Segment Open
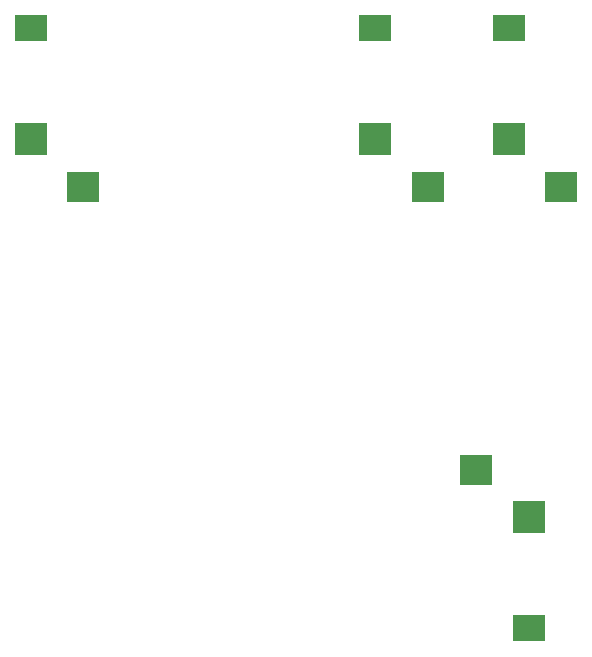
<source format=gbr>
G04 #@! TF.GenerationSoftware,KiCad,Pcbnew,(5.0.1)-rc2*
G04 #@! TF.CreationDate,2019-02-27T00:02:04-05:00*
G04 #@! TF.ProjectId,ladder_filter,6C61646465725F66696C7465722E6B69,rev?*
G04 #@! TF.SameCoordinates,Original*
G04 #@! TF.FileFunction,Paste,Top*
G04 #@! TF.FilePolarity,Positive*
%FSLAX46Y46*%
G04 Gerber Fmt 4.6, Leading zero omitted, Abs format (unit mm)*
G04 Created by KiCad (PCBNEW (5.0.1)-rc2) date 2/27/2019 12:02:04 AM*
%MOMM*%
%LPD*%
G01*
G04 APERTURE LIST*
%ADD10R,2.800000X2.600000*%
%ADD11R,2.800000X2.800000*%
%ADD12R,2.800000X2.200000*%
G04 APERTURE END LIST*
D10*
G04 #@! TO.C,J1*
X155029600Y-48377200D03*
D11*
X150579600Y-44377200D03*
D12*
X150579600Y-34977200D03*
G04 #@! TD*
G04 #@! TO.C,J2*
X179738800Y-34977200D03*
D11*
X179738800Y-44377200D03*
D10*
X184188800Y-48377200D03*
G04 #@! TD*
G04 #@! TO.C,J3*
X188327600Y-72374400D03*
D11*
X192777600Y-76374400D03*
D12*
X192777600Y-85774400D03*
G04 #@! TD*
G04 #@! TO.C,J4*
X191067200Y-34977200D03*
D11*
X191067200Y-44377200D03*
D10*
X195517200Y-48377200D03*
G04 #@! TD*
M02*

</source>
Segment Closed
- _Task description_
Leave the pictures out and return the rest of the material exactly.

- _Solution to the problem_
<source format=gbr>
G04 #@! TF.GenerationSoftware,KiCad,Pcbnew,(5.0.1)-rc2*
G04 #@! TF.CreationDate,2019-02-27T00:02:04-05:00*
G04 #@! TF.ProjectId,ladder_filter,6C61646465725F66696C7465722E6B69,rev?*
G04 #@! TF.SameCoordinates,Original*
G04 #@! TF.FileFunction,Paste,Top*
G04 #@! TF.FilePolarity,Positive*
%FSLAX46Y46*%
G04 Gerber Fmt 4.6, Leading zero omitted, Abs format (unit mm)*
G04 Created by KiCad (PCBNEW (5.0.1)-rc2) date 2/27/2019 12:02:04 AM*
%MOMM*%
%LPD*%
G01*
G04 APERTURE LIST*
%ADD10R,2.800000X2.600000*%
%ADD11R,2.800000X2.800000*%
%ADD12R,2.800000X2.200000*%
G04 APERTURE END LIST*
D10*
G04 #@! TO.C,J1*
X155029600Y-48377200D03*
D11*
X150579600Y-44377200D03*
D12*
X150579600Y-34977200D03*
G04 #@! TD*
G04 #@! TO.C,J2*
X179738800Y-34977200D03*
D11*
X179738800Y-44377200D03*
D10*
X184188800Y-48377200D03*
G04 #@! TD*
G04 #@! TO.C,J3*
X188327600Y-72374400D03*
D11*
X192777600Y-76374400D03*
D12*
X192777600Y-85774400D03*
G04 #@! TD*
G04 #@! TO.C,J4*
X191067200Y-34977200D03*
D11*
X191067200Y-44377200D03*
D10*
X195517200Y-48377200D03*
G04 #@! TD*
M02*

</source>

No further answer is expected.